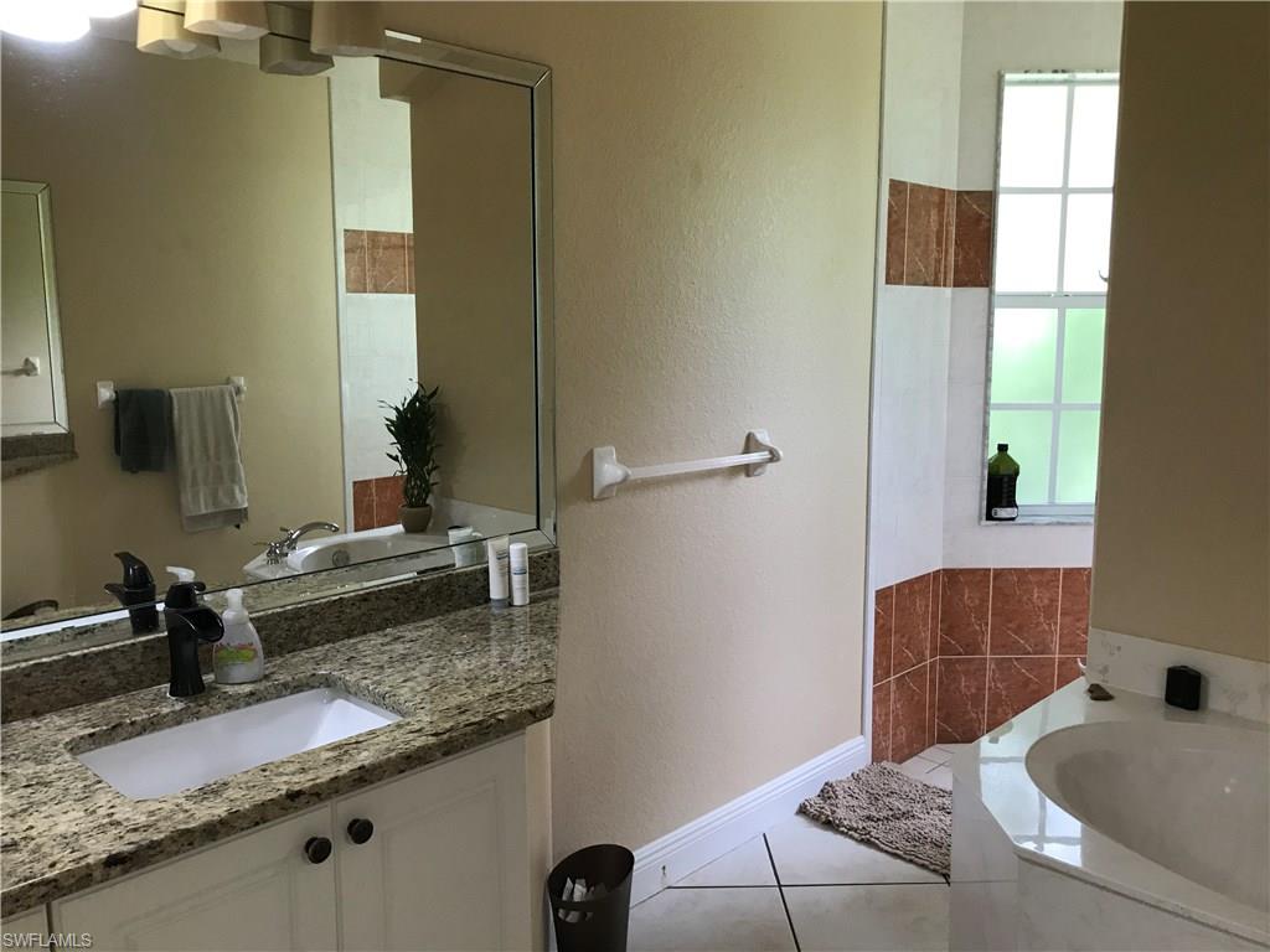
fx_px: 1027
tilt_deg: -8.0
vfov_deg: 49.7
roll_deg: +1.1
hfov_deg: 63.4
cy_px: 476
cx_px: 635
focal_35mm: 28
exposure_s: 1/30
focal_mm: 3.99
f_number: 1.8
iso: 40
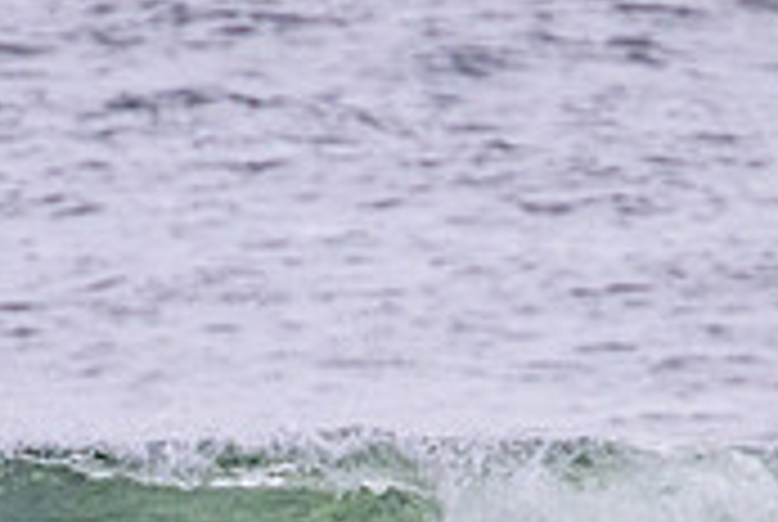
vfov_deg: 0.5
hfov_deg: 0.8
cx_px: 238
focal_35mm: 2677
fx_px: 57952
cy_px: 857
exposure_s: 1/2000
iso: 2500
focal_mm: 800
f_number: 11
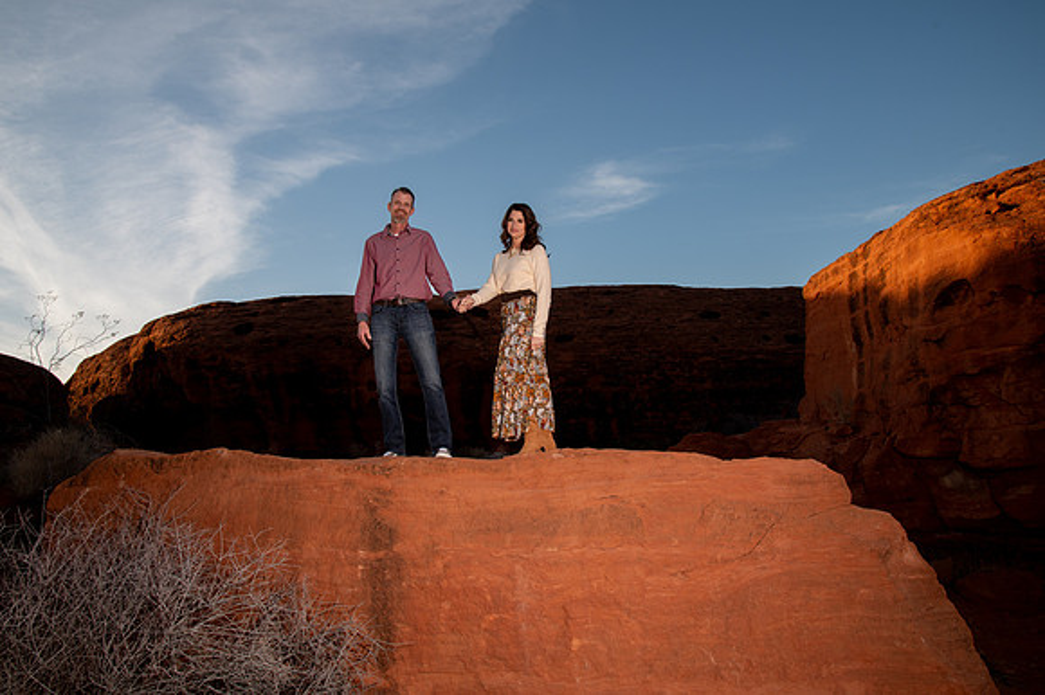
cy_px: 318
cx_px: 522
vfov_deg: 49.4
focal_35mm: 26
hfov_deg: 69.4
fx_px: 755
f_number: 8
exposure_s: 1/250
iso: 250
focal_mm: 24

====================

What you return must match the records line for line, with the pictures left out.

WORKED SOLUTION:
fx_px: 1027
tilt_deg: -8.0
vfov_deg: 49.7
roll_deg: +1.1
hfov_deg: 63.4
cy_px: 476
cx_px: 635
focal_35mm: 28
exposure_s: 1/30
focal_mm: 3.99
f_number: 1.8
iso: 40
vfov_deg: 0.5
hfov_deg: 0.8
cx_px: 238
focal_35mm: 2677
fx_px: 57952
cy_px: 857
exposure_s: 1/2000
iso: 2500
focal_mm: 800
f_number: 11
cy_px: 318
cx_px: 522
vfov_deg: 49.4
focal_35mm: 26
hfov_deg: 69.4
fx_px: 755
f_number: 8
exposure_s: 1/250
iso: 250
focal_mm: 24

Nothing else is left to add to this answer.